McDonald’s didn’t want to produce chicken nuggets at scale because they were having a hard time getting consistent prices for chickens, and they didn’t want to constantly have to change the price so McDonald’s was considering not even offering them anymore.


Ray Dalio used his macro investing techniques and cause and effect relationships to break down how McDonald’s could make this a viable investment.


When digging into pricing of chicken nuggets, the primary cost is the chicken itself, and the leading driver of that cost to farmers was in chicken feed which is predominantly soy and corn.


By understanding that the price of soy and corn would ultimately have the largest impact on the price of chickens, which would then have the largest impact on the price of chicken nuggets, and by securing consistent courses of corn and soy production McDonalds was able to lock in a consistent price of chicken and start to offer chicken nuggets at large scale.


So, when it comes to real estate investing, how can we bridge macro knowledge to local real estate to make strong investing decisions, there are a few trends we’re watching that are swaying opinions on asset classes….


Oil & Gas is an interesting investment right now, this is actually a conversation I initially had about a year ago with the managing partner at a family office and have kept seeing signs of this asset class growing, one piece of macro knowledge is that there are government forces pushing companies to invest in green energy, which is pulling investment out of oil & gas, which is causing a widening gap in supply and demand where production of oil is likely to decrease with demand still remaining high.


Another is the lack of mass efforts to move to sustainable energy products.
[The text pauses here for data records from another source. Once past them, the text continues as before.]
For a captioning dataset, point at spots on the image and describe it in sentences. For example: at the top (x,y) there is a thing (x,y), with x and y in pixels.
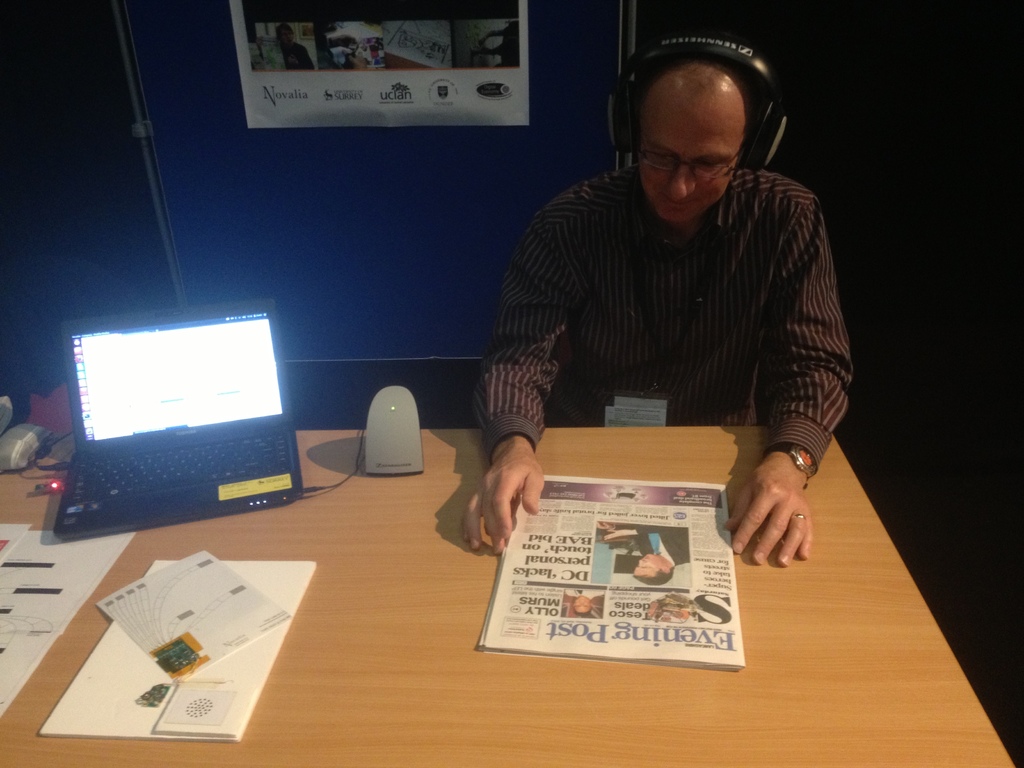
At the bottom of the image (417,536) there is table (587,705). On the table (732,697) there is a newspaper (579,619), laptop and some other things (173,627) on it. Behind the table (691,705) there is a man (572,309) sitting and he kept headphones (638,67) and spectacles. Behind him there is a wall (209,35) with a poster (381,69).
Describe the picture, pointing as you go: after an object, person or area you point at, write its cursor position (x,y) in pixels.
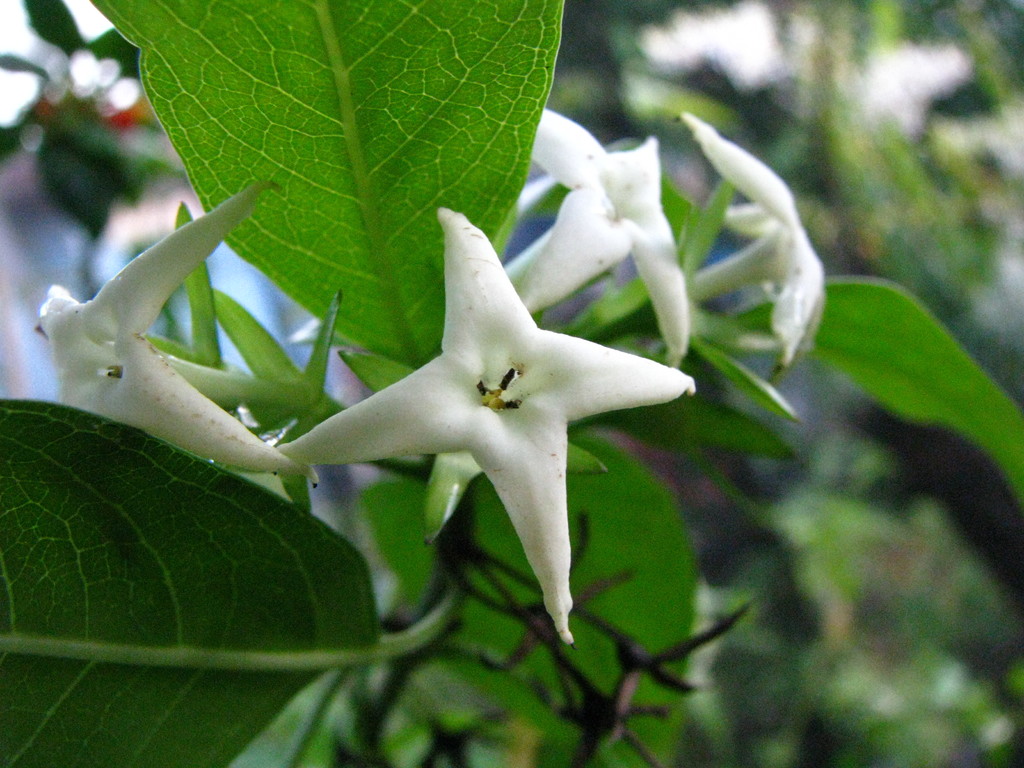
In this picture I can see a plant (545,288) with white flowers (481,415), and there is blur background (912,132).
Electric cars are probably front and center of these efforts, but in 2022 14% of cars were electric, but that 14% took over 60% of all lithium we mined for the year, meaning there’s a ceiling with electric cars that we’re not able to address yet because wide scale production of lithium won’t be able to sustain much more.
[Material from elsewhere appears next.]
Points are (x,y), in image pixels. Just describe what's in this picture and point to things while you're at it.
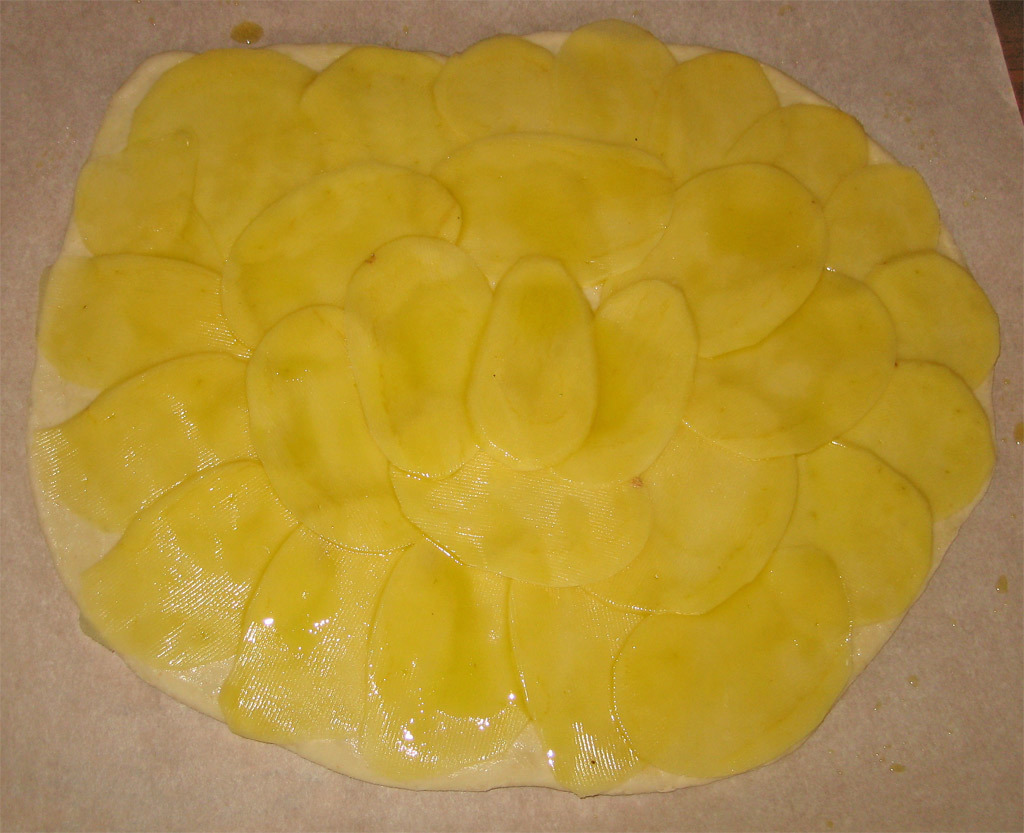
In this image I can see the cream colored surface (911,31) and on the cream colored surface (153,709) I can see a yellow colored thing (629,490).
Other examples could be China’s aging population and growing cost of labor and energy pushing companies to reshore production to South America, which will increase demand for warehousing and transportation hubs by the southern border as opposed to ports.


Real estate is a hyper local form of investing, but understanding macro events and how those events push or pull demand of locations or asset classes, can help position you as an extremely effective investor.